Making Better Decisions: Consumer Supported Agriculture

 

Working for a company committed to using the best organic materials, it’s probably not surprising I am personally committed to eating organic vegetables. Last week I picked up my first shipment of organically grown produce purchased through Community Supported Agriculture, or CSA.

Geauga Family Farms in OhioCommunity Supported Agriculture is available throughout the U.S. and allows small farms to pre-sell shares of their crops directly to consumers before the growing season begins. Living in Ohio, I joined the Geauga Family Farms CSA (the term CSA is used to refer to the overall principle as well as the individual farm group), a collective of small, mostly organic farms located around my area. For the particular selection I bought, everything is guaranteed organic with the exception of the blueberries, pears and apples which will appear later in the year; other options allow you to only get organic produce.

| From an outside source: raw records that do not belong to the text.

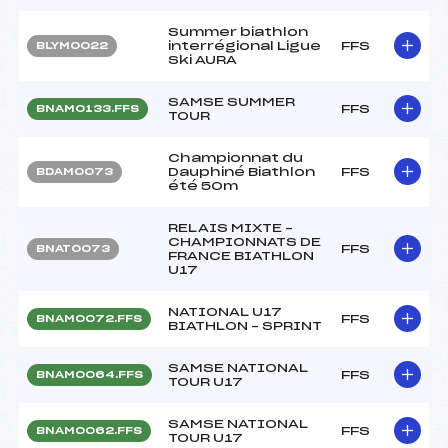
Summer biathlon
interrégional Ligue
FFS
BLYM0022
Ski AURA
SAMSE SUMMER
FFS
BNAM0133.FFS
TOUR
Championnat du
Dauphiné Biathlon
FFS
BDAM0073
été 50m
RELAIS MIXTE –
CHAMPIONNATS DE
FFS
BNAT0073
FRANCE BIATHLON
U17
NATIONAL U17
FFS
BNAM0072.FFS
BIATHLON – SPRINT
SAMSE NATIONAL
FFS
BNAM0064.FFS
TOUR U17
SAMSE NATIONAL
FFS
BNAM0062.FFS
TOUR U17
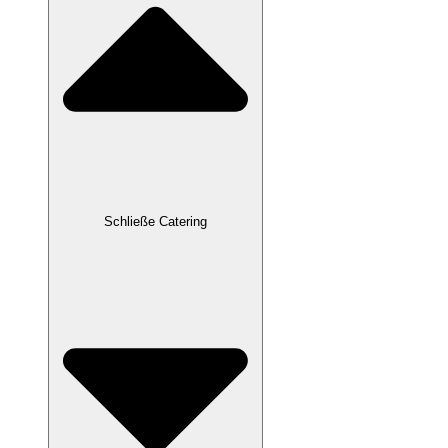
Schließe Catering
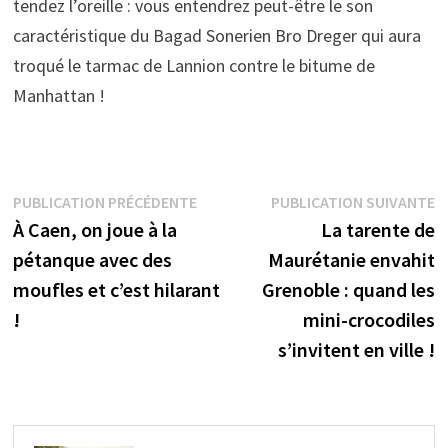
tendez l’oreille : vous entendrez peut-être le son
caractéristique du Bagad Sonerien Bro Dreger qui aura
troqué le tarmac de Lannion contre le bitume de
Manhattan !
Navigation
Publication
P
PUBLICATION PRÉCÉDENTE
PUBLICATION SUIVANTE
précédente :
s
À Caen, on joue à la
La tarente de
de
pétanque avec des
Maurétanie envahit
l’article
moufles et c’est hilarant
Grenoble : quand les
!
mini-crocodiles
s’invitent en ville !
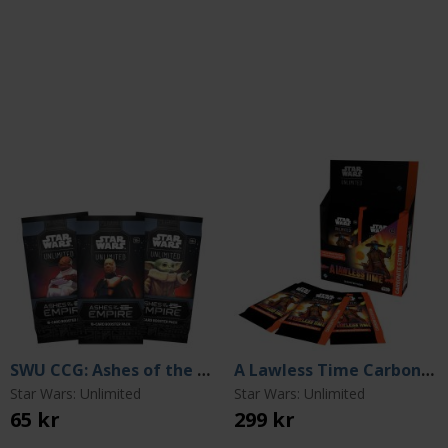
SWU CCG: Ashes of the Empire Booster
A Lawless Time Carbonite Booster
Star Wars: Unlimited
Star Wars: Unlimited
65 kr
299 kr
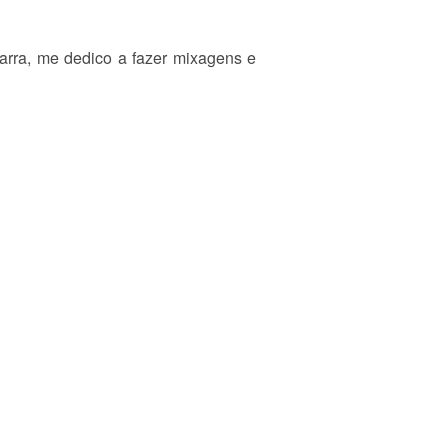
tarra, me dedico a fazer mixagens e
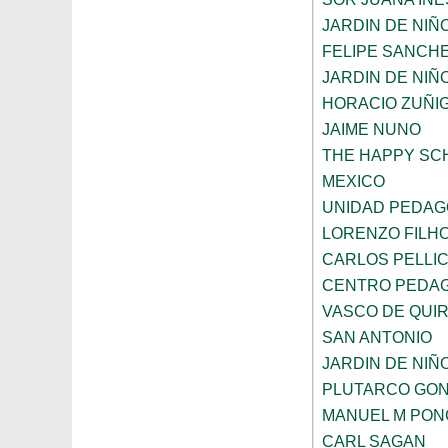
JARDIN DE NI
FELIPE SANCHE
JARDIN DE NIÑ
HORACIO ZUÑI
JAIME NUNO
THE HAPPY SC
MEXICO
UNIDAD PEDAG
LORENZO FILH
CARLOS PELLI
CENTRO PEDAG
VASCO DE QUI
SAN ANTONIO
JARDIN DE NIÑ
PLUTARCO GO
MANUEL M PON
CARL SAGAN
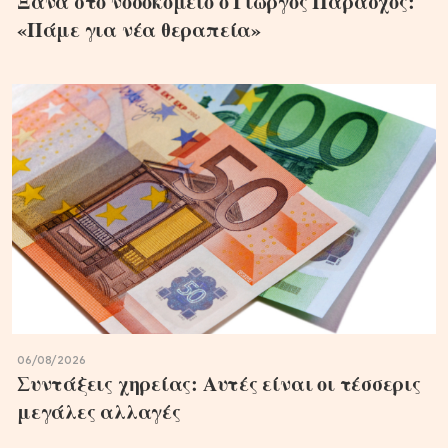
Ξανά στο νοσοκομείο ο Γιώργος Παράσχος:
«Πάμε για νέα θεραπεία»
06/08/2026
Συντάξεις χηρείας: Αυτές είναι οι τέσσερις
μεγάλες αλλαγές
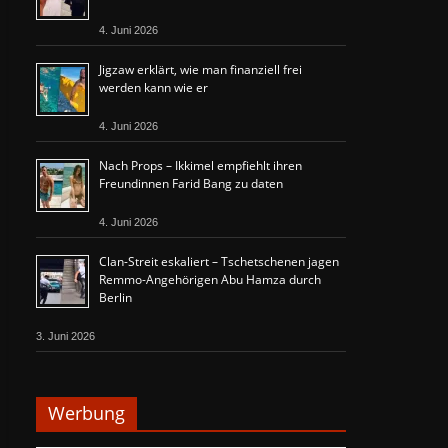
4. Juni 2026
Jigzaw erklärt, wie man finanziell frei
werden kann wie er
4. Juni 2026
Nach Props – Ikkimel empfiehlt ihren
Freundinnen Farid Bang zu daten
4. Juni 2026
Clan-Streit eskaliert – Tschetschenen jagen
Remmo-Angehörigen Abu Hamza durch
Berlin
3. Juni 2026
Werbung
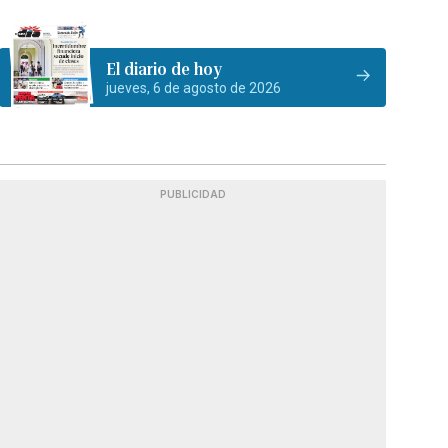
El diario de hoy
jueves, 6 de agosto de 2026
PUBLICIDAD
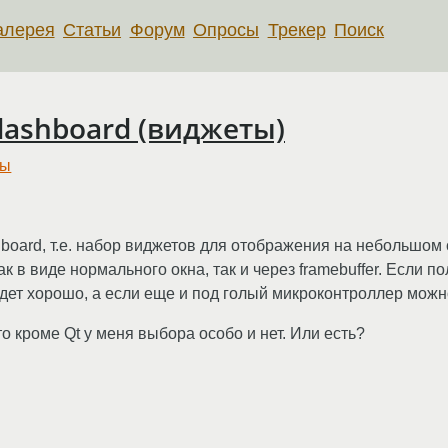
алерея
Статьи
Форум
Опросы
Трекер
Поиск
ashboard (виджеты)
ры
oard, т.е. набор виджетов для отображения на небольшом 
ак в виде нормального окна, так и через framebuffer. Если 
удет хорошо, а если еще и под голый микроконтроллер можн
о кроме Qt у меня выбора особо и нет. Или есть?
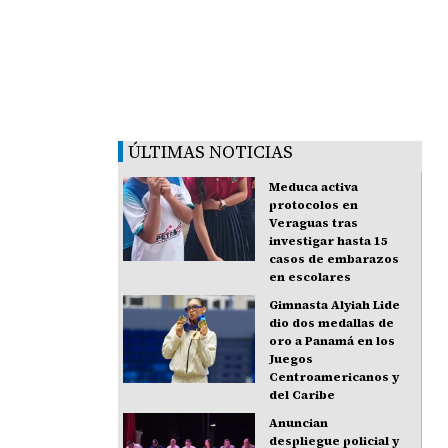
ÚLTIMAS NOTICIAS
Meduca activa
protocolos en
Veraguas tras
investigar hasta 15
casos de embarazos
en escolares
Gimnasta Alyiah Lide
dio dos medallas de
oro a Panamá en los
Juegos
Centroamericanos y
del Caribe
Anuncian
despliegue policial y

Each week, I pick up my shares of vegetables and fruits at a local greenhouse (if you’re ever in Northeast Ohio make sure you stop by Lowe’s Greenhouse who graciously offers their site for produce pickup). The shares vary week to week and reflect whatever is ripe for harvest. Last week included colorful Swiss chard, rutabaga, leaf lettuce, one of the first cucumbers of the season and other produce, all organically grown.

With a CSA I directly support farmers in my community. CSA also means vegetables and fruits that are truly ripe instead of having been picked too early to allow for cross country transport, and if. By getting only what is ready for harvest, I enjoy vegetables grown in season. I also get vegetables I might be hesitant to otherwise purchase, expanding my food range and encouraging me to try out new recipes.

If you don’t grow your own food it’s easy to feel disconnected to the farming process. Like a local farmer’s market, CSA narrows that disconnect by connecting you to the natural growing season and allowing you to interact directly with the people who grow your food.

Plus, there’s a geeky anticipation to see what veggies will grace this week’s basket. I’m working on building up that wonder in my kids. If I can get them excited about vegetables, then I’ve really scored big with CSA!